→ Directive:
What to return is the tail of the data, from the line that contains "Nigeria: 17000 -> 10000" down to the last line, copied exactly.

Stored items:
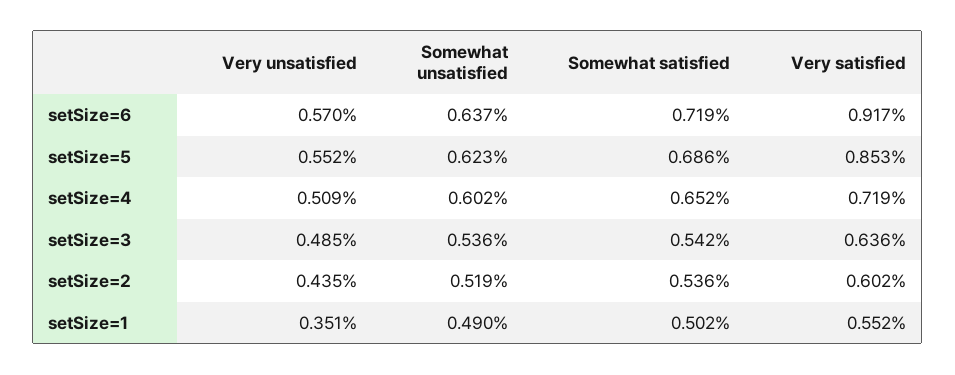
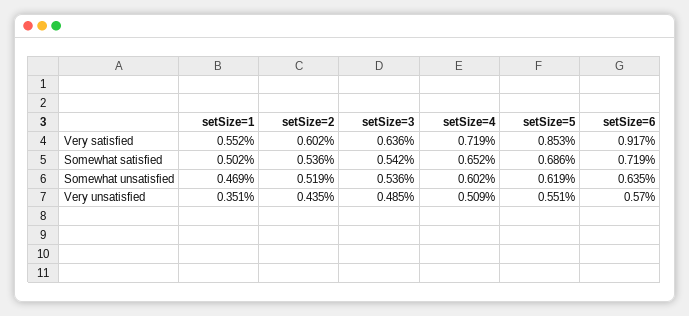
Somewhat unsatisfied, setSize=6: 0.637 -> 0.635
Very unsatisfied, setSize=5: 0.552 -> 0.551
Somewhat unsatisfied, setSize=5: 0.623 -> 0.619
Somewhat unsatisfied, setSize=1: 0.49 -> 0.469

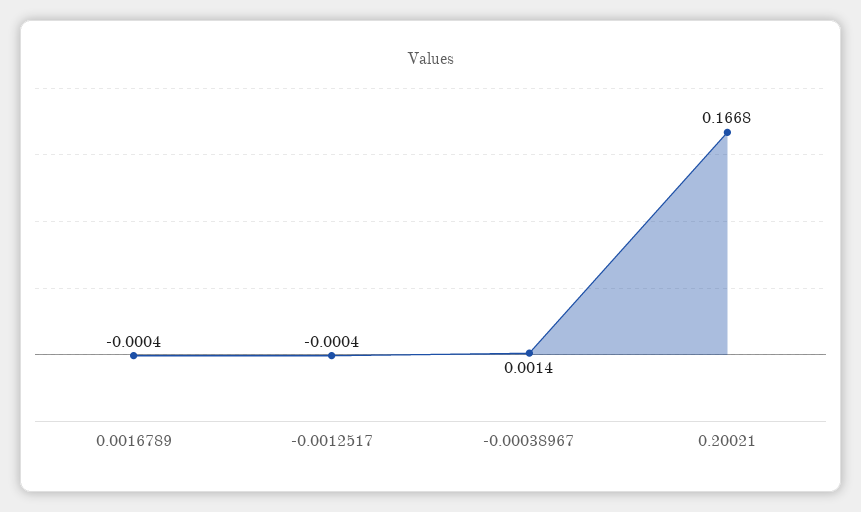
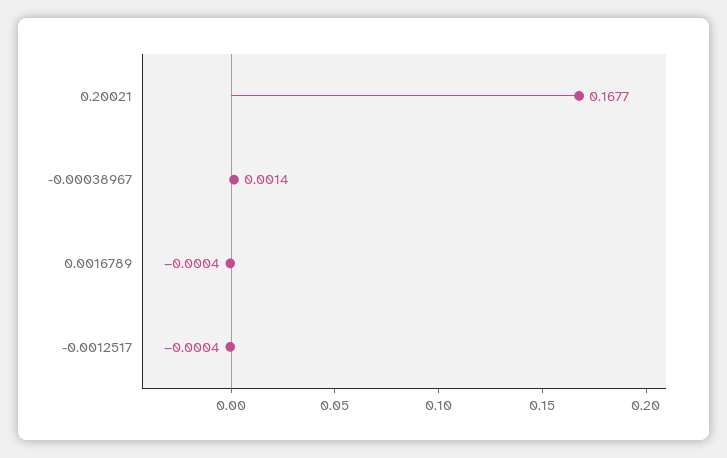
0.20021: 0.1668 -> 0.1677

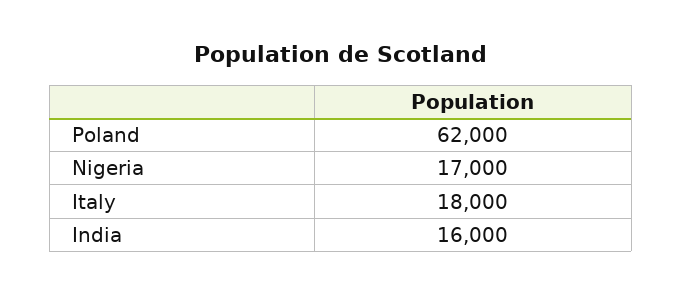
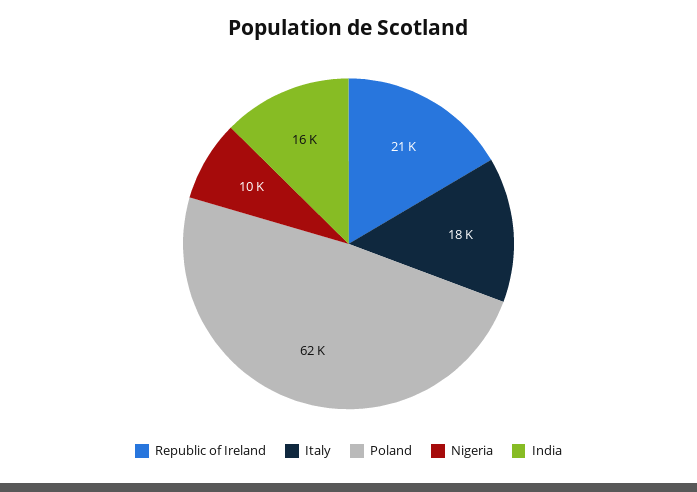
Nigeria: 17000 -> 10000
Republic of Ireland: none -> 21000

→ Final answer:
Nigeria: 17000 -> 10000
Republic of Ireland: none -> 21000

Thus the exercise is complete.